If he goes for an annuity that rises with inflation, he will receive just £5,349 after five years, but this will increase gradually over the years; after 10 years, it will go up to £7,701, after 15, the monthly payment will be £9,829, after 20 years, he will receive £16,010 a month, and after 30 years, the amount will become £20,434.
“Inflation is the enemy of retired people because it erodes the buying power of their pensions,” says Kevin Pacey, head of Bank of Scotland Annuity Service.
“Once you retire there are no more bonuses, no more overtime and no more promotions. People face a dilemma when it comes to buying an annuity: should you take a flat-rate annuity that pays a higher income initially but which is eroded by inflation, or buy an escalating annuity that pays a lower rate initially but rises each year?

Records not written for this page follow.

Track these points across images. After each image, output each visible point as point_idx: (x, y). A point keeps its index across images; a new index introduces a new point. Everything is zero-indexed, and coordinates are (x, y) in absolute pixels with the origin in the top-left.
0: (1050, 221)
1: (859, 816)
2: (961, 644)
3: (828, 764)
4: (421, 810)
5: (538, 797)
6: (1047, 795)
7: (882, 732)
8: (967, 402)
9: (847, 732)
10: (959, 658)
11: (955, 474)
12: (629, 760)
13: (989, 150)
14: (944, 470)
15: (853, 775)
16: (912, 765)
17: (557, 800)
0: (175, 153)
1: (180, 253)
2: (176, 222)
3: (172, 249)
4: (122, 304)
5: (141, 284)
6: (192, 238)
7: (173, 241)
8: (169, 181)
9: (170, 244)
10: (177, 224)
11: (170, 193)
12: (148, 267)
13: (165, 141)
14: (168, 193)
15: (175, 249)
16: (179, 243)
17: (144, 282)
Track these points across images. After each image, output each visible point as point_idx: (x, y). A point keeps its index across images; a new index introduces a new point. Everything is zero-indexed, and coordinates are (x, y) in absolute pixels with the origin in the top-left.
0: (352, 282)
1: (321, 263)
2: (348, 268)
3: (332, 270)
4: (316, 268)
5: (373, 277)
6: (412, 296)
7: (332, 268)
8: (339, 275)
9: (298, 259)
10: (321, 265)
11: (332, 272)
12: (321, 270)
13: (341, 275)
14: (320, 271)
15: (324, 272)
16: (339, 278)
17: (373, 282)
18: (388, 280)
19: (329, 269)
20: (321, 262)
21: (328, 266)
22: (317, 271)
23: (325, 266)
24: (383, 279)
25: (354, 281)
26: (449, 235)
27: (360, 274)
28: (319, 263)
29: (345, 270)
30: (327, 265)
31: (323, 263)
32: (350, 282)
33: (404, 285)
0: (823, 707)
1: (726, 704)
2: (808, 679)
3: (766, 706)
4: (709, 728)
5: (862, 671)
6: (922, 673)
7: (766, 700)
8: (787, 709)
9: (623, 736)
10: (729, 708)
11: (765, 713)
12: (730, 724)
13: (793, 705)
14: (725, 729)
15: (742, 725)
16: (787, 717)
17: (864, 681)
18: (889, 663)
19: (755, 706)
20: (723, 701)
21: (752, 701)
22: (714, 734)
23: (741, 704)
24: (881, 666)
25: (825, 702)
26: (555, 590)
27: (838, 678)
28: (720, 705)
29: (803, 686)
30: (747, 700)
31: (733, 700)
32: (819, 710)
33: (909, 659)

“Inflation-linked annuities generally become better value the longer you live and the higher inflation is. At the age of 65, about 17% of men and a quarter of women can expect to live to 95; which gives inflation plenty of time to erode a pension income.
“However, there is no simple answer as to the best type of annuity; it depends on the customer’s individual circumstances such as age, health and risk profile and that is why it so important to take advice to find the best annuity for your retirement.”